Neither Hal nor Mokosh seemed interested in nonfiction. I looked for both of them in every book-mirror I read, but Hal proved especially elusive. I saw Mokosh when I went to a concert where a made-up musician performed actual Pathetique Nocturnes on an absurd but interesting keyboard-type instrument built into the side of a mountain. We waved at each other across a sea of unusual concertgoers—antelope and elephants, an enormous crane, a pair of unicorns, all perched on chairs too small for them and listening attentively. I had to get back to the house for dinner and didn’t have a chance to speak with her.
Mokosh was also there at the coronation of a young king, who had fought against all odds to win back his country from a powerful darkness. The South Wind crowned him on a hill in the blazing sunshine, and all the people cheered.
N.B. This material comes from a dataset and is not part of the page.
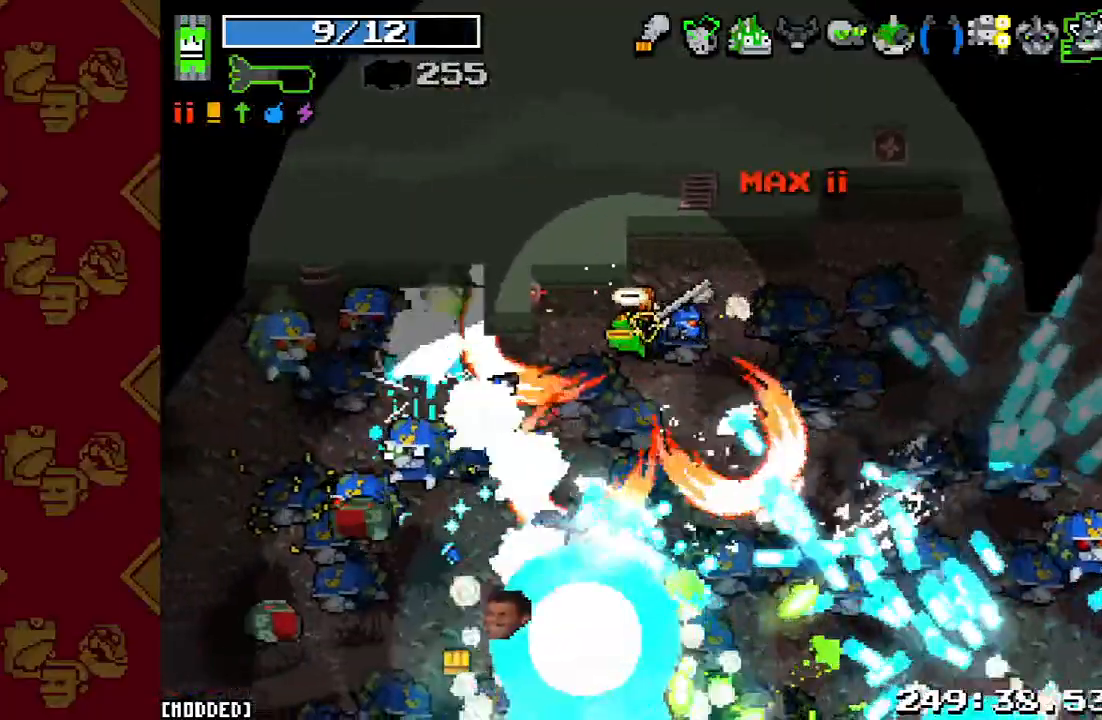
{"buttons": [], "left_stick": "up-left", "right_stick": "down", "events": [[67, "R2", "down"], [167, "left_stick", "up-left"], [200, "R2", "up"], [333, "R2", "down"], [500, "R2", "up"]]}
“Echo!” cried Mokosh, moving through the crowd to grasp my sleeve. Her violet eyes sparkled. “I’m so glad I caught you. I’m sorry I haven’t come reading much—my mother has kept me so busy! Come have tea with me?”
Before I could stammer out a response, she laughed and tugged me away from the hill, where she showed me how to create a doorway from that book-mirror into another one. We stepped through, and found ourselves in a tea parlor high up in the branches of an enormous tree. Stained glass made of butterfly wings winked from the windows and firefly chandeliers spun from the ceiling. The tea party attendees were mostly owls and squirrels. We huddled round a table and sipped tea from acorns, nibbled tiny cakes, and laughed until our sides ached at the ridiculous stories the owls told.